First: don't panic! An audit doesn't mean you are doing something wrong—it's an opportunity to confirm the effectiveness of your processes and controls or to identify aspects that would benefit from improved controls.
The most successful audit projects are those in which the client (you and your organization) and Internal Audit have a collaborative working relationship. Simply put, when you are actively engaged in the process, you get more out of it. Our goal is to involve you at every stage of the audit so you understand what is being done and why.
The audit timeline
There is no standard amount of time for an audit. The time it takes to complete one depends on a number of factors, such as the size and complexity of the process being audited. We will provide a tentative timeline at the beginning of your project. You can help meet the timeline by ensuring our audit team has prompt access to the people and documentation we need to complete the review. We make every effort to limit disruptions to your ongoing activities.
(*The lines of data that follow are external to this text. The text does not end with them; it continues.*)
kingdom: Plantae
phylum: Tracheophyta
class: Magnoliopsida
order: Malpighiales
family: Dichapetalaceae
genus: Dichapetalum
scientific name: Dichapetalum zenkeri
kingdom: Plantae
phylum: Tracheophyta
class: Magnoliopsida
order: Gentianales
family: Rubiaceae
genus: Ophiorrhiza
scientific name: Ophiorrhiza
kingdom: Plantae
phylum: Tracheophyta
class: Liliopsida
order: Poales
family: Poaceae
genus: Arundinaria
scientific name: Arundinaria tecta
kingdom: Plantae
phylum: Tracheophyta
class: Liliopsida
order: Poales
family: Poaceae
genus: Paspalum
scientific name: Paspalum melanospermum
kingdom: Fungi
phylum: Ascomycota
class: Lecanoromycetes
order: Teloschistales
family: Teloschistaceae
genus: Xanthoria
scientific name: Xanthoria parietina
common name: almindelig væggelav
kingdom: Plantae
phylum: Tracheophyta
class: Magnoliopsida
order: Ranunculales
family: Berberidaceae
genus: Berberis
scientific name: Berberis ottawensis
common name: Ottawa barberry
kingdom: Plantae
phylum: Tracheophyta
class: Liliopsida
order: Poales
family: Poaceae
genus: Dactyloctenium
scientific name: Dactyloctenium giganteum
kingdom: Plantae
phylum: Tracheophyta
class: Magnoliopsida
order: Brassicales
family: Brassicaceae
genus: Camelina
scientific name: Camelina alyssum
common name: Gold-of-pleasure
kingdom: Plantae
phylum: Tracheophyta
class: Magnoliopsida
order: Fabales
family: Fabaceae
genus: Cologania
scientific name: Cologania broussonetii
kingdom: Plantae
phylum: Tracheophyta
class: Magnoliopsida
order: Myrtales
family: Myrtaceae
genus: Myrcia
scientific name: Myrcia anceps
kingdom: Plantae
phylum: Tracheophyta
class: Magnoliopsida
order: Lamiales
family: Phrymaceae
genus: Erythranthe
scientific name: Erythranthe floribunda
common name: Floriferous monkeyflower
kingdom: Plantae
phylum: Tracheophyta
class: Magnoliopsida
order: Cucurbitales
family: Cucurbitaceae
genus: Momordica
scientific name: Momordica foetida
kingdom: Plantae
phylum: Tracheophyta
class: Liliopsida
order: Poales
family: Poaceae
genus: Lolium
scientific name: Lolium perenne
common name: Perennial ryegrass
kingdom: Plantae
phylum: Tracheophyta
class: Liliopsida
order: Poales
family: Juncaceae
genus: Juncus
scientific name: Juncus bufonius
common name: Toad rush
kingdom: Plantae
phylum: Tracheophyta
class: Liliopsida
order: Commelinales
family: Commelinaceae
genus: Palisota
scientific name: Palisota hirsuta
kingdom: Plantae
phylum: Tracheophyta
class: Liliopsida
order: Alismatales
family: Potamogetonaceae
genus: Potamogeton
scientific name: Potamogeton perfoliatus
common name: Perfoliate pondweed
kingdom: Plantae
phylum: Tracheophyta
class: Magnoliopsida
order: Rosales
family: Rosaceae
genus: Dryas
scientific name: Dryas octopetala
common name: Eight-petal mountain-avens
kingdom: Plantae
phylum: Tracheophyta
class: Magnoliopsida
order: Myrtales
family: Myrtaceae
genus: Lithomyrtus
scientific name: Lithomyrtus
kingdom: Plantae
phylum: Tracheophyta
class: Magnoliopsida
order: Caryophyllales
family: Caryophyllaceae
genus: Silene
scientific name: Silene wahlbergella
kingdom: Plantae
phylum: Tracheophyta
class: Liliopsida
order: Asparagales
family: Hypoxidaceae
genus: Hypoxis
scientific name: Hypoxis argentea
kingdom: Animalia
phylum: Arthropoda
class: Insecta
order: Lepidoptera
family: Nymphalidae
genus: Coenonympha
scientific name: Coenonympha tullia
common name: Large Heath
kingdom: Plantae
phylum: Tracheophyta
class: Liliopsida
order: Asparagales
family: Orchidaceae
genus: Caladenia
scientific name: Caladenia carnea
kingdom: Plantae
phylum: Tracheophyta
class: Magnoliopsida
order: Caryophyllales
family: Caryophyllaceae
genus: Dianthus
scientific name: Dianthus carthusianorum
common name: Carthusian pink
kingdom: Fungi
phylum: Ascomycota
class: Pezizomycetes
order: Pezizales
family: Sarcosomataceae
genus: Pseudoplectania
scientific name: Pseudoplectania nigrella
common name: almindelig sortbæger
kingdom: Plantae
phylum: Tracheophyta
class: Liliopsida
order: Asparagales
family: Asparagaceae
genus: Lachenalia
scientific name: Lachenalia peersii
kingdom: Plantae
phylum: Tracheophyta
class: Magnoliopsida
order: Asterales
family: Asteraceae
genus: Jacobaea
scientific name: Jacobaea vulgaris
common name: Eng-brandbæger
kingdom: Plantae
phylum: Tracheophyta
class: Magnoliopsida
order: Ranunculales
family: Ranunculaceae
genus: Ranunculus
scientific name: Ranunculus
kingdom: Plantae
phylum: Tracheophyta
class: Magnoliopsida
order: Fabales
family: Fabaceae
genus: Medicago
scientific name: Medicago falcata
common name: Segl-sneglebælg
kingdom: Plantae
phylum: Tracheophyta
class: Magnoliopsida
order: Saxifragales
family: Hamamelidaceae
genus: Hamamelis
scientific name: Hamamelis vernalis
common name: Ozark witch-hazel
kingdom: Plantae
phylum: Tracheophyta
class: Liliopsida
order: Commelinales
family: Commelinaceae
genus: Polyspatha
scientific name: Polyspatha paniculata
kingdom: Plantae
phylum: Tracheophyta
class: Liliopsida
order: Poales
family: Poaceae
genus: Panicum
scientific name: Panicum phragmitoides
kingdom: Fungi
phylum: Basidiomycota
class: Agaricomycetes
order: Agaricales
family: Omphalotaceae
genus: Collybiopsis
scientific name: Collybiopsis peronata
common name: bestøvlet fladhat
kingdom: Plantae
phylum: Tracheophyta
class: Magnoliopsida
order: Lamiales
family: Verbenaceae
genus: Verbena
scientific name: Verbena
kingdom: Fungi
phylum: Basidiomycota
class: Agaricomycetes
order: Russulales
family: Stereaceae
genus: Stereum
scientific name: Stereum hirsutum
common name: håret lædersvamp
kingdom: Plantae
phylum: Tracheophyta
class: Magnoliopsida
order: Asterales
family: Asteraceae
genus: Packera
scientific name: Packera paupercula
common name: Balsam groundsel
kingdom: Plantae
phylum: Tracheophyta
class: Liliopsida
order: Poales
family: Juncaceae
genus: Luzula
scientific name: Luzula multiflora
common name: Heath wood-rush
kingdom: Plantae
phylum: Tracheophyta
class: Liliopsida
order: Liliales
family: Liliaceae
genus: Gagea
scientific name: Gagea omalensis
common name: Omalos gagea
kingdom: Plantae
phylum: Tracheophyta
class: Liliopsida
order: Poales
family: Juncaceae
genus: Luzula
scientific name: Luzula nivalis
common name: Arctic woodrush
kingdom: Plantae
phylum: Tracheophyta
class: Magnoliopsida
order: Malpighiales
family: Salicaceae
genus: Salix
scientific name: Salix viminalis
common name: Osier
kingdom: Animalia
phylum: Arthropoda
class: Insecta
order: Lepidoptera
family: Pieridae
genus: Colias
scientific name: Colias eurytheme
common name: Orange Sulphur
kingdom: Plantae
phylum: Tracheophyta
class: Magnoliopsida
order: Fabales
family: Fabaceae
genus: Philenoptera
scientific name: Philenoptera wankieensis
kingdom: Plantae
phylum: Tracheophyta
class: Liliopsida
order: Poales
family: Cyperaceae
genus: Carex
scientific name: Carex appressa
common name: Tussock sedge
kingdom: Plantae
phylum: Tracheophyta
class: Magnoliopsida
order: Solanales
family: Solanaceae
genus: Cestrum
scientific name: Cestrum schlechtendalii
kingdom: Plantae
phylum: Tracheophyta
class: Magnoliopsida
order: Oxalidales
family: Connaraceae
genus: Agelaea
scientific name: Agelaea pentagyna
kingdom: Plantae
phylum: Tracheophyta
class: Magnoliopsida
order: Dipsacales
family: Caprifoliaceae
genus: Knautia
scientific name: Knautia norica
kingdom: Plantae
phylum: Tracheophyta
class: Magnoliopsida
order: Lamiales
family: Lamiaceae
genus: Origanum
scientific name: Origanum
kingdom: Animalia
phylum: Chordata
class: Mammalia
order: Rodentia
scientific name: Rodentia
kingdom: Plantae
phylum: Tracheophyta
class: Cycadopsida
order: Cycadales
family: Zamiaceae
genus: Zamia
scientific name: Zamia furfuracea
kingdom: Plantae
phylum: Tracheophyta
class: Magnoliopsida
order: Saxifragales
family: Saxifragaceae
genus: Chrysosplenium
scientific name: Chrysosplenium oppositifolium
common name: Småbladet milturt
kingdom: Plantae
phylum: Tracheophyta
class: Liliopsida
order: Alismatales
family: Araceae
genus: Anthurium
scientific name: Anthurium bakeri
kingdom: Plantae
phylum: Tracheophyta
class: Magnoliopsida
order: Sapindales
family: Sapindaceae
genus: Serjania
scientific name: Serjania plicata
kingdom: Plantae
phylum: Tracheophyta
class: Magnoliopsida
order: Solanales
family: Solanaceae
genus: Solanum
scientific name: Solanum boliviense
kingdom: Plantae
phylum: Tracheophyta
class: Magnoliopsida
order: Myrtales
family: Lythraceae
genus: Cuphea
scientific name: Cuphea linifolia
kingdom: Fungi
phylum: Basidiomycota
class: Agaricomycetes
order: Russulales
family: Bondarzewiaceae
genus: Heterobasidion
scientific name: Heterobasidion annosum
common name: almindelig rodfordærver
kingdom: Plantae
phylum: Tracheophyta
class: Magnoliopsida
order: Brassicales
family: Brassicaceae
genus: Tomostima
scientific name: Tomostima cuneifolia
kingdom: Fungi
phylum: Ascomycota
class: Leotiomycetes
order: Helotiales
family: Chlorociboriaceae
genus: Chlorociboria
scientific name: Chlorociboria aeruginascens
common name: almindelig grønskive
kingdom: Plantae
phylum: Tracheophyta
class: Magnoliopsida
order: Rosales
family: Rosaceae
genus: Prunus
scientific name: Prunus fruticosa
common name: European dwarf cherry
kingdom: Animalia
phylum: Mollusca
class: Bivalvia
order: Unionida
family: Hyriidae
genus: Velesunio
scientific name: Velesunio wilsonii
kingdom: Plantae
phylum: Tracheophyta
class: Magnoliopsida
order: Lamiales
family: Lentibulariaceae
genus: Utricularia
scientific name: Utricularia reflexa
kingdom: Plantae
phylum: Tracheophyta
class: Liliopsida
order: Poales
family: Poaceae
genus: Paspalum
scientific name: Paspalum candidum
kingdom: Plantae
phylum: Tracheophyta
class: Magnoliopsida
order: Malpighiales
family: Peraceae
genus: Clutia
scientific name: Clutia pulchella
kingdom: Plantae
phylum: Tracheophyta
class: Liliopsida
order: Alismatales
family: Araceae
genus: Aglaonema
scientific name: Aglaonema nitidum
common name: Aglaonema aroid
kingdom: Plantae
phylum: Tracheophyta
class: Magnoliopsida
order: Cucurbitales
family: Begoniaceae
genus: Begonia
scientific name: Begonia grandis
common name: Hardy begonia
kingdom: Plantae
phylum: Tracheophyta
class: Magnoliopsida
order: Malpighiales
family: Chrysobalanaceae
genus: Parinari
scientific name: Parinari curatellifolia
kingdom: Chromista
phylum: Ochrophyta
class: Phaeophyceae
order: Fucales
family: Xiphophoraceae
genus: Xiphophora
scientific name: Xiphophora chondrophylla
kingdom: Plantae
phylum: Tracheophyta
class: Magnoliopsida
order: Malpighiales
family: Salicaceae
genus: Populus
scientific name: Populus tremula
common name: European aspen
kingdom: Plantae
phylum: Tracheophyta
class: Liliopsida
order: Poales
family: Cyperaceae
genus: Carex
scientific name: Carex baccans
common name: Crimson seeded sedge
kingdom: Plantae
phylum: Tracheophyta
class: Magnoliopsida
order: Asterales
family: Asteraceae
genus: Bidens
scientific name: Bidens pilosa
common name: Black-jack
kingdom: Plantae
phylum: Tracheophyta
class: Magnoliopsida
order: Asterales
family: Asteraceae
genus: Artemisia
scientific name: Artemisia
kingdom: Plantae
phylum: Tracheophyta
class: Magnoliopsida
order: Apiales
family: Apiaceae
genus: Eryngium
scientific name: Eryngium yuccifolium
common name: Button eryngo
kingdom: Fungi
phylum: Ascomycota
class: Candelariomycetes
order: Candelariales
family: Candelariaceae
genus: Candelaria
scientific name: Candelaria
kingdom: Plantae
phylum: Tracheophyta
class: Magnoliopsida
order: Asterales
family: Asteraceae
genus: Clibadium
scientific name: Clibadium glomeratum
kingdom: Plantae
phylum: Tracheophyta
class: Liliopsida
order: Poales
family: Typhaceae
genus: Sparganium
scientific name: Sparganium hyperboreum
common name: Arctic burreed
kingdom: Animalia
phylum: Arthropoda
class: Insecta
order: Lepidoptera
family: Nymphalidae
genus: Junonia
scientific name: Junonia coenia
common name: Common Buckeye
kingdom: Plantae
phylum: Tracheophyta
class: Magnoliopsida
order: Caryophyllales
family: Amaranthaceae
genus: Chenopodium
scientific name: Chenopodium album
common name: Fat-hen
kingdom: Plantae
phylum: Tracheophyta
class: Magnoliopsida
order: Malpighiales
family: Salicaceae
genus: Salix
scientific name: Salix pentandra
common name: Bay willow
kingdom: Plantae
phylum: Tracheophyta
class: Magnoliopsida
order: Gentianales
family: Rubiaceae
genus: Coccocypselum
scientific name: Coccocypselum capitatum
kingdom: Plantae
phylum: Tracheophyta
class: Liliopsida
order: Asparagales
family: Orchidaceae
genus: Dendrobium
Although every project is unique, the audit process generally follows a path that includes planning, fieldwork, reporting, and follow-up. Keep reading to find out what happens during each step.
You and your senior leadership will receive an announcement that an audit is beginning. The announcement outlines the preliminary objectives of the audit and gives senior leadership an opportunity to offer input that may help with establishing the scope of the audit.
The audit team will meet with your leadership team to get insight into your unit’s strategic objectives. This is also where we will identify timing and resource requirements.
We will gather background information, which includes additional meetings with key process owners or reviewing your unit's documented procedures. At the conclusion of this phase, we review and share our understanding of your unit's key objectives and existing controls. This ensures that our team understands your operations and provides an opportunity for additional discussion or questions. We use this information to develop the audit testing plan.
Auditors work through the audit plan by testing your unit’s existing controls. This may involve:
Requests for documentation held on site
Meetings with additional staff to document process flows
Comparison of documentation to process narratives
Observing department activities
Review of existing policies or procedures
We will confer with you on a regular basis to discuss potential audit observations, effects, and recommendations. We will share all observations with you as we identify them in order to avoid surprises.
We will meet with you to provide a summary of all of our observations.
We will prepare a draft audit report based on the final fieldwork update meeting. We will share and discuss the draft with you and make edits based on the discussion and your feedback.
Your unit’s management will provide a written action plan for each audit observation, including:
Planned corrective actions
Target completion dates
If requested, we can have additional discussion of the draft report at a formal audit exit meeting.
We will provide our final report to you, your reporting line leadership, and select executive university leadership (including the president and the trustees).
We value the opinions of clients and stakeholders. After we have finished your audit, we will ask you to complete a client feedback survey. Your input helps Internal Audit continually evaluate the quality of our audit services.
Approximately six months after you receive our final report we will follow up to determine if corrective actions have been implemented to resolve the original observation. This may involve reviewing processes or performing additional (limited) testing. Delays in action plan implementation are reported to senior management.
Once all observations have been addressed, we will notify you and your reporting line leadership that the follow-up has been completed. This concludes the audit process.